Making NAS Drives Hacker-Proof
Not only are all these issues a serious threat against data security, but they also revealed two major concerns of NAS drives. Firstly, they are just as vulnerable to remote hacker attacks as any other device connecting to the internet. And secondly, leaving the factory settings unchanged – especially where passwords are concerned – is like politely inviting a burglar into our homes.
But since connecting a NAS drive to a network is inevitable, it should to be reinforced in such a way that hackers could never compromise the data stored on it. Thankfully, however, only two things are needed to achieve the necessary level of protection: changing some of the default settings of the NAS drive and creating a strong password.

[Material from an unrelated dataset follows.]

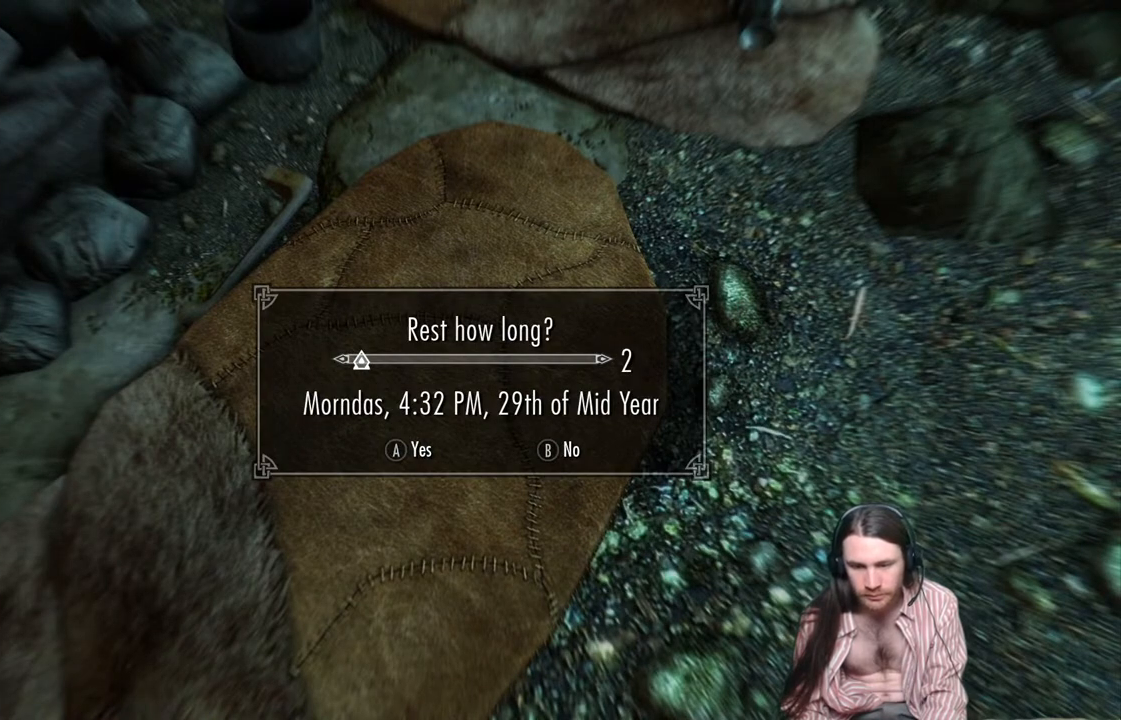
{"buttons": [], "left_stick": "center", "right_stick": "center", "events": [[333, "DPAD_RIGHT", "down"], [467, "DPAD_RIGHT", "up"]]}
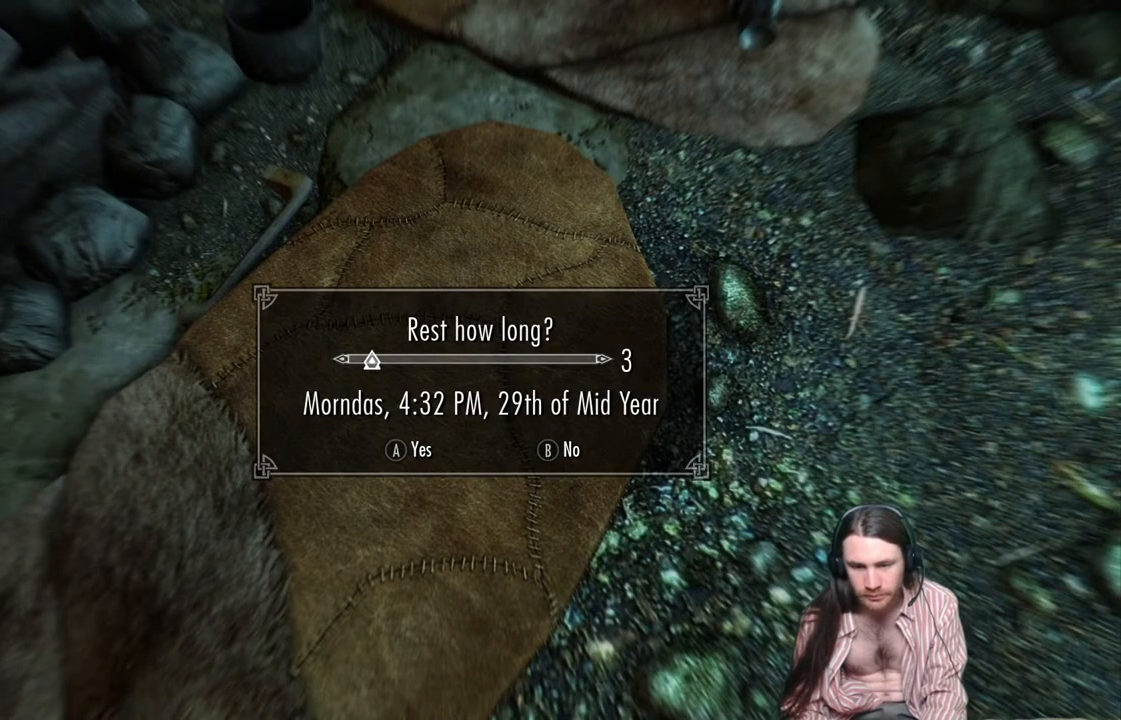
{"buttons": ["A"], "left_stick": "center", "right_stick": "center", "events": [[417, "A", "down"]]}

Changing the Drive’s Factory Settings
To ensure that a NAS drive is ready to withhold hacking attempts, not only should the data be backed up frequently but you will also have to make sure that its firmware is kept up-to-date at all times to eliminate any possible vulnerabilities. After this, it’s highly recommended to deal with the issue of unknown IP addresses by determining the number of failed authentication attempts that are allowed before the drive blocks any unauthorized device from accessing its content ever again. In addition to that, if the drive provides the option to add an extra layer of security via two-step authentication – like in the case of Synology NAS devices – then it’s best to turn that on as well.
Updating the Password
While modifying the device’s default settings is already enough to keep trespassers out, to make sure that it is completely hacker-proof you should also replace the default password with an uncrackable one generated by a random password generator. However, updating the login is just the first step towards securing the NAS drive; the password should also be safely stored inside a password manager. This way not only can users completely forget about the new, complex password altogether – as the program is able to recall the login whenever the NAS storage is accessed – but it also means that the password is encrypted and cannot be stolen by unauthorized people, even when it’s entered into the login screen of the network-connected storage.